Even the title is somewhat disingenuous, as while the focus is primarily on the man with the whistle, it is obvious from the dressing-room footage of the various trios encouraging and supporting each other and the audio snippets gleaned from the microphone links that he works as part of a team. Indeed, his entire reputation is dependent upon the calls made by the colleagues waving (or in some cases not waving) their flags. So, it seems odd that Hinant should ensure the audience can recognise Massimo Busacca, Howard Webb, Roberto Rosetti and Peter Fröjdfeldt but not their respective linesmen Matthias Arnet and Stéphane Cuhat, Darren Cann and Mike Mullarkey, Alessandro Griselli and Paolo Calgagno, and Stefan Wittberg and Henrik Adren.

More thought might also have been put into placing the individual trajectories into a wider context, as those unfamiliar with Austria-Switzerland 2008 are not going to have a clue what is going on from one scene to another. Yet, notwithstanding these not inconsiderable misgivings, Referees offers a compelling insight into the stresses endured by those entrusted with preventing the overgrown and overpaid schoolboys representing their countries from ruining a spectacle gripping an entire continent by refusing to play by the rules. Indeed, the sporting aspect often seems a mere sideshow, for, as far as these middle-aged gents and their bosses are concerned, the entire event is all about the officiating and the number of adverse headlines it provokes.

From the refereeing viewpoint, therefore, the biggest talking point of Euro 2008 concerned Mike Mullarkey's failure to spot the offside that allowed Poland to open the scoring in the game against Austria and the furore that followed Webb's entirely justified award of a 90th-minute penalty when Mariusz Lewandowski manhandled Sebastian Prodl in the box. Veteran coach Leo Beenhakker accused the Rotherham policeman of trying to make a name for himself, but his peevish post-match rants seemed positively benign beside Prime Minister Donald Tusk's bid to court popularity with those denigrating Webb in vicious online tirades by announcing that he would like to kill him.

Although they were awarded a second group game - between Spain and Greece, which only went ahead after a bomb threat necessitated a changing-room search - Webb and his cohorts were sent packing before the knockout stages, which he was forced to watch with his devoted parents back in Yorkshire.
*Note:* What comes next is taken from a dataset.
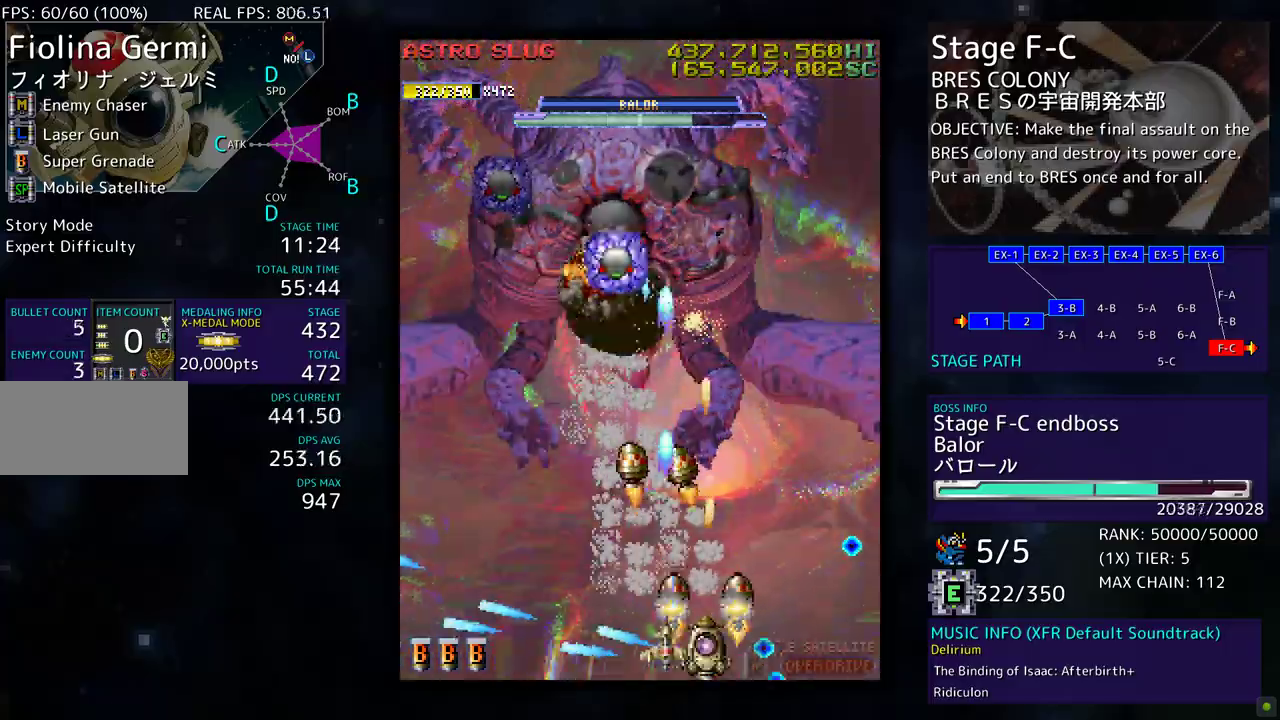
{"buttons": [], "events": [[233, "DPAD_LEFT", "down"], [333, "DPAD_LEFT", "up"]]}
However, the mood was more sombre than it was in the Rosetti household, as his wife ate pizza with some girlfriends while attempting to explain to their daughter what daddy was doing on the television. These asides are engagingly effective and it's a shame more time wasn't allocated to such off-pitch interludes. But this take us back to the rather haphazard nature of the enterprise, which is epitomised by Hinant's sudden emphasis on Spaniard Manuel Mejuta González, who missed out on the final because his homeland beat Italy in the semis and handed the assignment to Signor Rosetti.

Most football fans are going to find this a frustrating watch, as the players are reduced to supporting roles and no effort is made to provide a cogent chronology of the competition. Film buffs, on the other hand, are likely to be bemused by the milieu and blithely unaware of such ironies as the fact that Fröjdfeldt awarded a blatantly offside goal in Holland's 3-0 win over Italy and yet was selected to be fourth official for the final. Moreover, they will be unaware of the significance of such recurring characters as UEFA President Michel Platini and refereeing luminaries Angel María Villar Llona, Yvan Cornu, Pierluigi Collina, David Elleray and Hugh Dallas. Nonetheless, this remains instructive, cinematic and highly entertaining.
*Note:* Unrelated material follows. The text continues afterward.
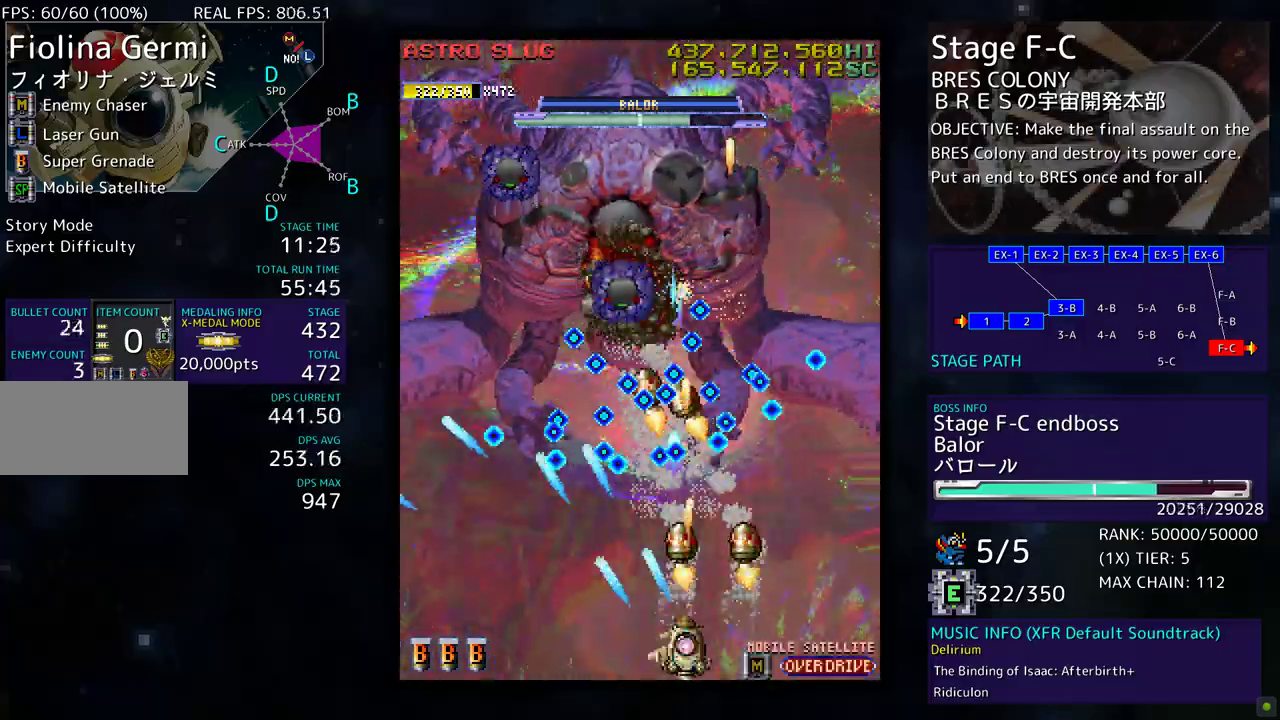
{"buttons": ["DPAD_UP", "DPAD_LEFT"], "events": [[67, "DPAD_LEFT", "down"], [167, "DPAD_LEFT", "up"], [433, "DPAD_LEFT", "down"], [433, "DPAD_UP", "down"]]}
Anyone familiar with John Ford's The Quiet Man (1952) will know that the traditional way of resolving any Irish family feud is with a good old-fashioned donnybrook. However, times have changed since John Wayne and Victor McLaglen upheld the honour of the Thorntons and the Danahers in Innisfree, as Knuckle director Ian Palmer discovers on encountering the Quinn McDonaghs of Dundalk and their Joyce cousins from Mullingar. Palmer first met these feisty, but fair-minded Traveller folk when he was asked to video the wedding of Michael Quinn McDonagh in 1999. During the course of his stay, he was shown a challenge tape sent by the Joyces and was so gripped by the taunts and bad-mouthing that he asked if he could record the ensuing bare-knuckle duel. Soon installed as the feud's (un)official chronicler, Palmer set about trying to discover its origins and the reasons why it continued in spite of repeated calls for a truce.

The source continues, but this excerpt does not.